Listed entries: Begin

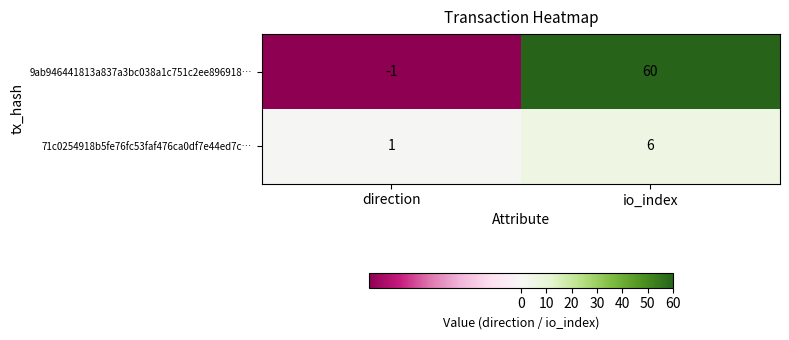

At which category does the chart reach its peak across all series?

io_index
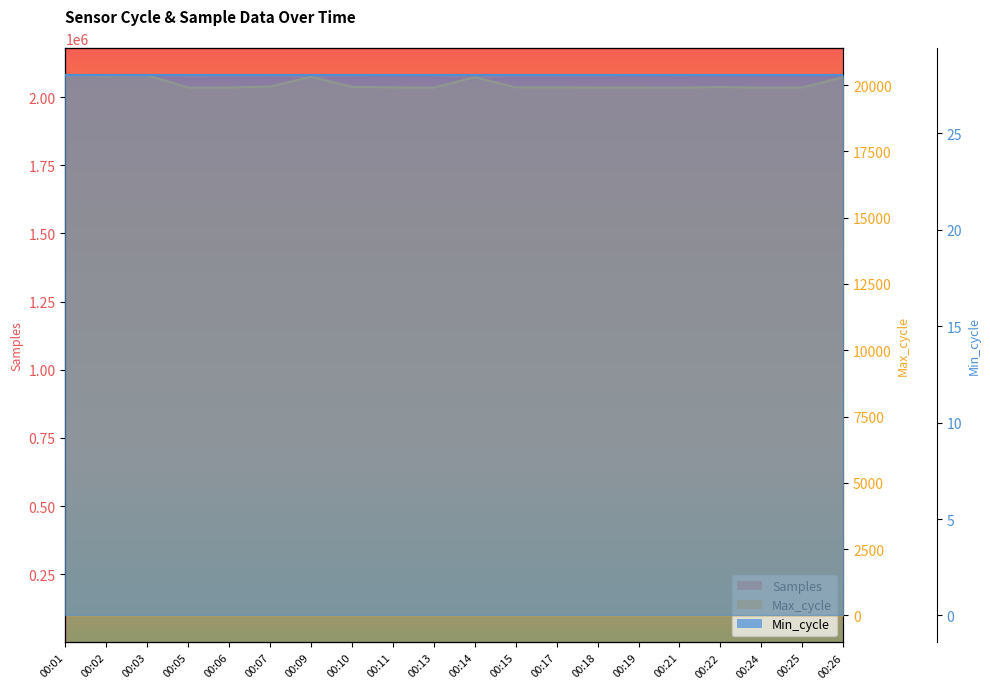

True or false: Samples and Max_cycle intersect in this chart.

False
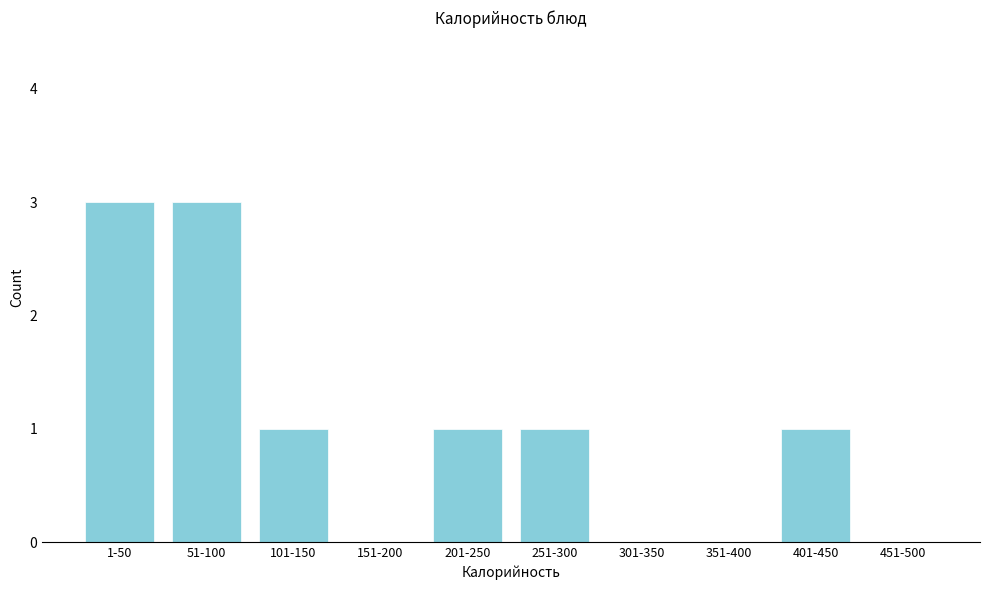

Reading left to right, extract all data points from this chart.

1-50=3	51-100=3	101-150=1	151-200=0	201-250=1	251-300=1	301-350=0	351-400=0	401-450=1	451-500=0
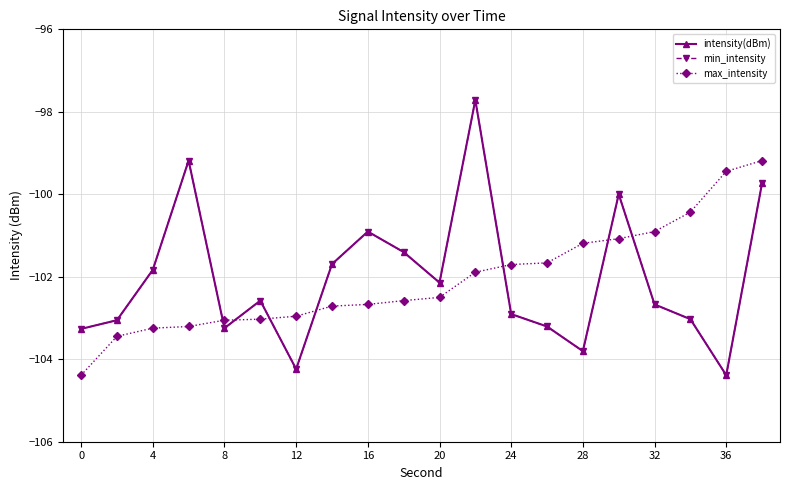

Which series has the largest total across all categories?

intensity(dBm)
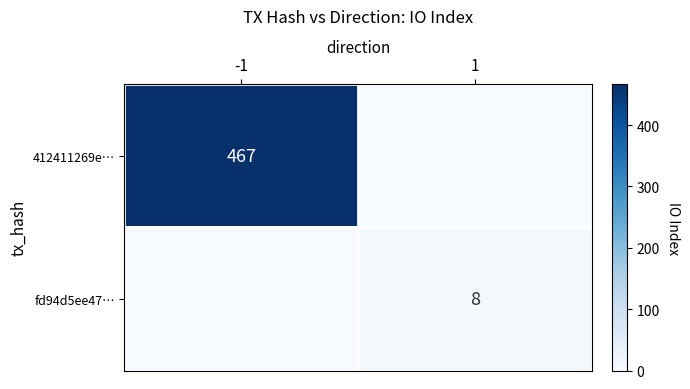

The fd94d5ee47… series shows 11 at 1. True or false?

False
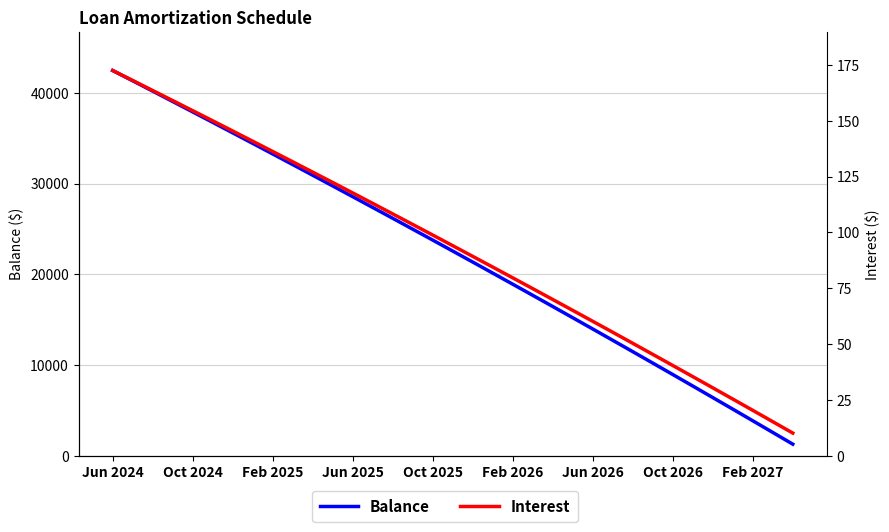

List the series in order of their overall mean, highest first.

Balance, Interest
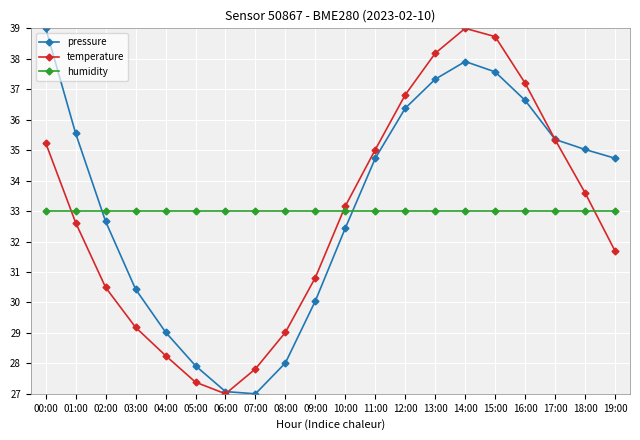

What is the smallest value displayed?

27.0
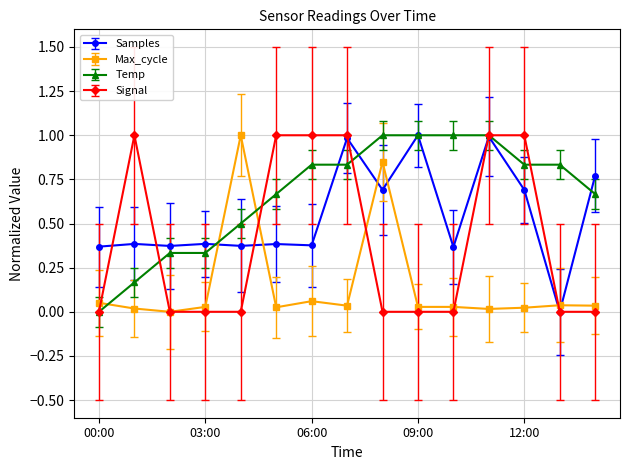

Does the chart display data point markers on the line(s)?

Yes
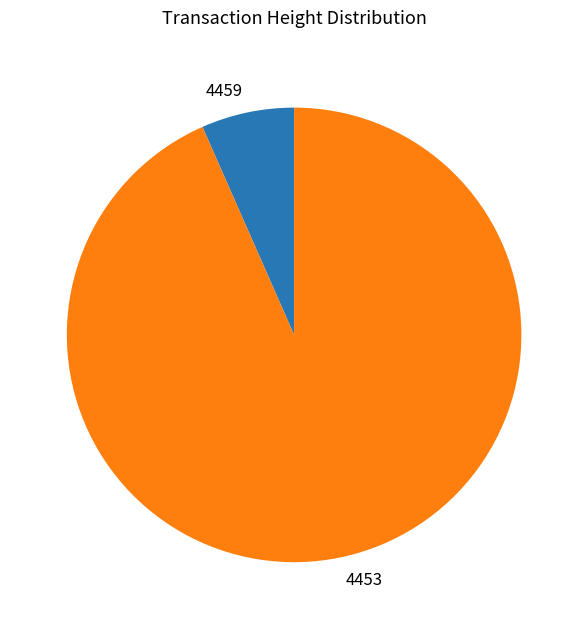

Count the number of slices in the pie.

2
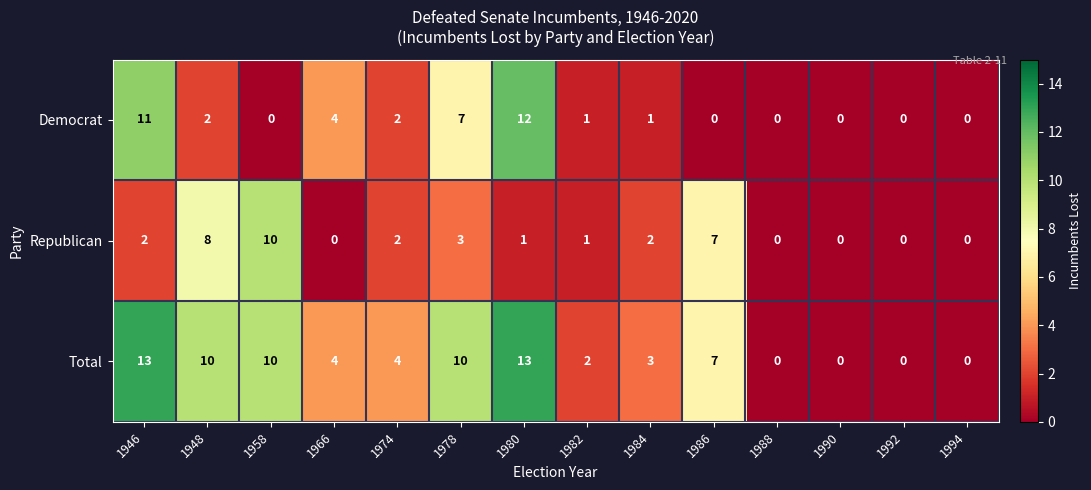

True or false: Democrat has a value of 1 at 1984.

True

Listed entries: End

Give each line of text in the records above as a numbered list, leaving out blank lines and the pictures.

1. At which category does the chart reach its peak across all series?
2. io_index
3. True or false: Samples and Max_cycle intersect in this chart.
4. False
5. Reading left to right, extract all data points from this chart.
6. 1-50=3	51-100=3	101-150=1	151-200=0	201-250=1	251-300=1	301-350=0	351-400=0	401-450=1	451-500=0
7. Which series has the largest total across all categories?
8. intensity(dBm)
9. The fd94d5ee47… series shows 11 at 1. True or false?
10. False
11. List the series in order of their overall mean, highest first.
12. Balance, Interest
13. What is the smallest value displayed?
14. 27.0
15. Does the chart display data point markers on the line(s)?
16. Yes
17. Count the number of slices in the pie.
18. 2
19. True or false: Democrat has a value of 1 at 1984.
20. True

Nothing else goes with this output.